* TASK TO CARRY OUT
Identify and pull out each line of the entries in which "want" occurs.

* RECORDS FOR PROCESSING
* * * * * * *

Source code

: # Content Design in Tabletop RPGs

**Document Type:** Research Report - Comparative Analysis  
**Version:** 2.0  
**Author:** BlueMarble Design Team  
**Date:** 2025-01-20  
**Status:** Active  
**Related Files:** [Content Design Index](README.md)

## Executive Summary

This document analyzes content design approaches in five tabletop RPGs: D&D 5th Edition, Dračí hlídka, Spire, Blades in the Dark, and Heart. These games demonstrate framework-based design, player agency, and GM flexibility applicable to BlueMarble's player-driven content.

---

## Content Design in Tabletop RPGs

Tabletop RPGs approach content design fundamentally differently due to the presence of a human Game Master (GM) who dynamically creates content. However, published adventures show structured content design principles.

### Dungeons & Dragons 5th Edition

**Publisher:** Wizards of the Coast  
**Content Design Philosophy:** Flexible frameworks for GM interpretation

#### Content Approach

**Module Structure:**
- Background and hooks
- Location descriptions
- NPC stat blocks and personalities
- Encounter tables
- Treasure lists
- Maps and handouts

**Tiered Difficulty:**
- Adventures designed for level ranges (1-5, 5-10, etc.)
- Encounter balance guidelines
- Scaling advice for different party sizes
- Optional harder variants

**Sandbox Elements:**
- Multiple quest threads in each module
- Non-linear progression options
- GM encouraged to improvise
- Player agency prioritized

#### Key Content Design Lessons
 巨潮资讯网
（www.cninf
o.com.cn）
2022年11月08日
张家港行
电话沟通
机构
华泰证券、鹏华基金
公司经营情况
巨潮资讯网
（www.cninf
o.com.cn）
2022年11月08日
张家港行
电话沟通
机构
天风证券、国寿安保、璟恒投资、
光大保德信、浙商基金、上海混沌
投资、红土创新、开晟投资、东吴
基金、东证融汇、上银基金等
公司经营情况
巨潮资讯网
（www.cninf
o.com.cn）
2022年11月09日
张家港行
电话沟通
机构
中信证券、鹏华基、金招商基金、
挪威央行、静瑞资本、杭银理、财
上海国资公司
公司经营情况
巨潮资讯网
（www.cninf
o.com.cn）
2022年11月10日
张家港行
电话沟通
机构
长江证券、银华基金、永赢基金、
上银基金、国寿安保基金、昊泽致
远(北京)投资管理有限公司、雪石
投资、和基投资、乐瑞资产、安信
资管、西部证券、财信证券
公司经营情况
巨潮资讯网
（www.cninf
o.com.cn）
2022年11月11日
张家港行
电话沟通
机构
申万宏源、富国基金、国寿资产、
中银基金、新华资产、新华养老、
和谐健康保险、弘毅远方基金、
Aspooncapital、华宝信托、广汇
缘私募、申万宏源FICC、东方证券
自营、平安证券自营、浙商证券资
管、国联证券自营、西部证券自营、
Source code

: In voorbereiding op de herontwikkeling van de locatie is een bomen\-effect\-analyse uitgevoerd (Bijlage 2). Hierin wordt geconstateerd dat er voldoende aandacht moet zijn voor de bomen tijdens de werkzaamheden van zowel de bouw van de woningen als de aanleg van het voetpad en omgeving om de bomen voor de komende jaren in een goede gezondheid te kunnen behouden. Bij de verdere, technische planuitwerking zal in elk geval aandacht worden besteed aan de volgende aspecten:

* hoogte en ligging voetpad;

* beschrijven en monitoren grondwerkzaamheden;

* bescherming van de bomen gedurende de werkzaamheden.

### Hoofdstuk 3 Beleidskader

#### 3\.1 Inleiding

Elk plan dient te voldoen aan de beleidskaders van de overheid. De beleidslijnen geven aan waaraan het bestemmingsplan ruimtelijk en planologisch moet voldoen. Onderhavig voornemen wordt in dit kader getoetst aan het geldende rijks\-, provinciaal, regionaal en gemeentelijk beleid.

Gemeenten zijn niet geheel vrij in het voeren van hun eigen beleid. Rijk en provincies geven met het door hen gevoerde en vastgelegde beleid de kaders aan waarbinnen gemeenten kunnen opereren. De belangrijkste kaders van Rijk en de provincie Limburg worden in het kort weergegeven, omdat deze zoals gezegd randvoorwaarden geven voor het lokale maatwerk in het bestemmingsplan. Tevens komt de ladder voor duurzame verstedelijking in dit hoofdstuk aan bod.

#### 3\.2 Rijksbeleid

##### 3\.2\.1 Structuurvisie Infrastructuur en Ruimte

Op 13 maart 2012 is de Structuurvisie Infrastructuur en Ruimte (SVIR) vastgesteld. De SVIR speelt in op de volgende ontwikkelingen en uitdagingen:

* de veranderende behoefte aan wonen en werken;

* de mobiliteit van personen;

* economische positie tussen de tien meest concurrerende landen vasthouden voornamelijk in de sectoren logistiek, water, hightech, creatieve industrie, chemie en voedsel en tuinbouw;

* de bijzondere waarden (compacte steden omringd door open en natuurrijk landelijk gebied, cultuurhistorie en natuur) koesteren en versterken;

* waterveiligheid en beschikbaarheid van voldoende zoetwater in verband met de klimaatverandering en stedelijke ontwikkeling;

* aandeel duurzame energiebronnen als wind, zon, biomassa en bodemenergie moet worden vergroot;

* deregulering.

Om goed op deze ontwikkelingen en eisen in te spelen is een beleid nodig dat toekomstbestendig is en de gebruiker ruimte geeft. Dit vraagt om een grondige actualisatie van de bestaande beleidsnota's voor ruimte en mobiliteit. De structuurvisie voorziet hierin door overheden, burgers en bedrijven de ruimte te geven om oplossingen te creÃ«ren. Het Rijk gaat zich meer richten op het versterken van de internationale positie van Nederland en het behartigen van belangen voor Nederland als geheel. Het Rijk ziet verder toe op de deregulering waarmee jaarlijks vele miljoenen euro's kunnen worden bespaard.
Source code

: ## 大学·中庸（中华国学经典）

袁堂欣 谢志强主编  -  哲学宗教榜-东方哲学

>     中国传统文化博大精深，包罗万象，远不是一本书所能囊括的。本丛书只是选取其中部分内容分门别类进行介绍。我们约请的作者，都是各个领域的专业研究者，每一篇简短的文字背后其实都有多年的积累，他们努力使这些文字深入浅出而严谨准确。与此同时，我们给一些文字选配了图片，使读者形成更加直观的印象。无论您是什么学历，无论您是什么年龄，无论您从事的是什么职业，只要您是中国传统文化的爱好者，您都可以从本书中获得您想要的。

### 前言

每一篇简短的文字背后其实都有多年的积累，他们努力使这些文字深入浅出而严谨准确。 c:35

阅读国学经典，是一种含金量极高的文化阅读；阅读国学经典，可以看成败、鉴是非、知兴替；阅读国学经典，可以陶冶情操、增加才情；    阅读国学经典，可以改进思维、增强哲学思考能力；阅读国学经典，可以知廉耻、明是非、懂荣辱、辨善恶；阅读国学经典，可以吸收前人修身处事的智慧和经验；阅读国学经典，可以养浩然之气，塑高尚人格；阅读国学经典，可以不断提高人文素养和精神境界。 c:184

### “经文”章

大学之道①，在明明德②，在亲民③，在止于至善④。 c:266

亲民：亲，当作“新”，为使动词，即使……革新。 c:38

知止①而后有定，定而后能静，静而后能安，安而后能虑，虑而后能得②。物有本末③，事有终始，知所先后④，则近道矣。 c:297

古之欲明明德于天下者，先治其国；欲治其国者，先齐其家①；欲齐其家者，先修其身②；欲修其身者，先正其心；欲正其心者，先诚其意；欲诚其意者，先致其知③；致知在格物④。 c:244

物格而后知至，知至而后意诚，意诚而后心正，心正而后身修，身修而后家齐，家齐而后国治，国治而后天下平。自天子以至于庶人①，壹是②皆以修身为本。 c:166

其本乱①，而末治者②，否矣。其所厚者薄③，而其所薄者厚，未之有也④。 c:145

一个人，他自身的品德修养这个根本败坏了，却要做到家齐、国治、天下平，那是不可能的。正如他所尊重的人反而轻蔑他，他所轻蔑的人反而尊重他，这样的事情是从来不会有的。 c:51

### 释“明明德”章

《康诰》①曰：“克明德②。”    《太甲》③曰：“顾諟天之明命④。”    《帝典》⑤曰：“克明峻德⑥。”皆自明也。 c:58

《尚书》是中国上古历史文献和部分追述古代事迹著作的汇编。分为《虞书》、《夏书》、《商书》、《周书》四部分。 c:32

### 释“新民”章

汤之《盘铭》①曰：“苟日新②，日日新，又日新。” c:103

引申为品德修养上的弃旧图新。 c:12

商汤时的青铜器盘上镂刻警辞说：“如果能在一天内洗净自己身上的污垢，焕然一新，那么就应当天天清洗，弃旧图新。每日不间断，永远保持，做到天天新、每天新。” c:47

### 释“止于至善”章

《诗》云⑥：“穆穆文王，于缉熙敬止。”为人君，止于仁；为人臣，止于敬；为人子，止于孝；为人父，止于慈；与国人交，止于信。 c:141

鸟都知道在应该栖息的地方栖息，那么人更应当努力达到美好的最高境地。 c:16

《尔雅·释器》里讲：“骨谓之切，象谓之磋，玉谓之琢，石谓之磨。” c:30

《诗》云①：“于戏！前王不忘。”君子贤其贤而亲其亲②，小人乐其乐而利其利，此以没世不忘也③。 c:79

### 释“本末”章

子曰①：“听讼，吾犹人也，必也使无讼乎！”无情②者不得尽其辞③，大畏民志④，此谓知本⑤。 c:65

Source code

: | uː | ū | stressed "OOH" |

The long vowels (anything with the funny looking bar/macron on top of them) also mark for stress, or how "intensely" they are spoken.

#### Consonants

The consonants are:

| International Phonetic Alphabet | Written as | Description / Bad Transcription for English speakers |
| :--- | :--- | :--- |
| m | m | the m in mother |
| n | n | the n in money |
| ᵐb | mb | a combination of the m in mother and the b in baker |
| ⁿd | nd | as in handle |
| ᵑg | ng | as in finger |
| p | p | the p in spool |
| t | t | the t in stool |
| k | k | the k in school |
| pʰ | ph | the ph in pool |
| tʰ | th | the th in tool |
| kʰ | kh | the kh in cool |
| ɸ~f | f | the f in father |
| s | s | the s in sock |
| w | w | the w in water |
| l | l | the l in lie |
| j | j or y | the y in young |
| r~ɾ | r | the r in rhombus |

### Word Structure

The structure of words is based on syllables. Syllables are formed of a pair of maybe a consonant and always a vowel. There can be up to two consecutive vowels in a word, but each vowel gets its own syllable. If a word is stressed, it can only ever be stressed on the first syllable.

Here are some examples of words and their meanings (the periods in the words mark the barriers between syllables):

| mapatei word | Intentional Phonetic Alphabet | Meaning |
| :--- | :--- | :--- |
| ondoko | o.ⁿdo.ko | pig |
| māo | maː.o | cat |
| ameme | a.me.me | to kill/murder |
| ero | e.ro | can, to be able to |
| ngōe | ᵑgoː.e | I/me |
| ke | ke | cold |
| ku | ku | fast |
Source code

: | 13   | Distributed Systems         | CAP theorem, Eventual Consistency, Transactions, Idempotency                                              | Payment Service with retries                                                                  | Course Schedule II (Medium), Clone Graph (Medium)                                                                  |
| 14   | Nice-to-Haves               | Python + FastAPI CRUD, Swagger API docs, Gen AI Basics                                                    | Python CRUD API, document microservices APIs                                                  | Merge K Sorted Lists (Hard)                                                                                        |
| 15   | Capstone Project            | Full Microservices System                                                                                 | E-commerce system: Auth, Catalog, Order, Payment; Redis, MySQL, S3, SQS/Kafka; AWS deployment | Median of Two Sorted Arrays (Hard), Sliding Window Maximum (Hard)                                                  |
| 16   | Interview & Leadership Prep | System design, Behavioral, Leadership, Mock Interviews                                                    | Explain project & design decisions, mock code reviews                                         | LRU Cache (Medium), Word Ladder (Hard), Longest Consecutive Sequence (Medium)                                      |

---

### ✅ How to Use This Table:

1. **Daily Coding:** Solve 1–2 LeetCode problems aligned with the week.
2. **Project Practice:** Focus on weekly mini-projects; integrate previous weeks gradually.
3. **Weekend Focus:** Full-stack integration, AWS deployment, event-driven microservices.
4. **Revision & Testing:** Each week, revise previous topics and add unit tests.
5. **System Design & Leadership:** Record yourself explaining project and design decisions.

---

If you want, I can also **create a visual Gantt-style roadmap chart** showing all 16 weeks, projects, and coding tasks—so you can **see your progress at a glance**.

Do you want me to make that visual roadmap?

* * * * * * *

* WRITTEN RESPONSE
If you want, I can also **create a visual Gantt-style roadmap chart** showing all 16 weeks, projects, and coding tasks—so you can **see your progress at a glance**.
Do you want me to make that visual roadmap?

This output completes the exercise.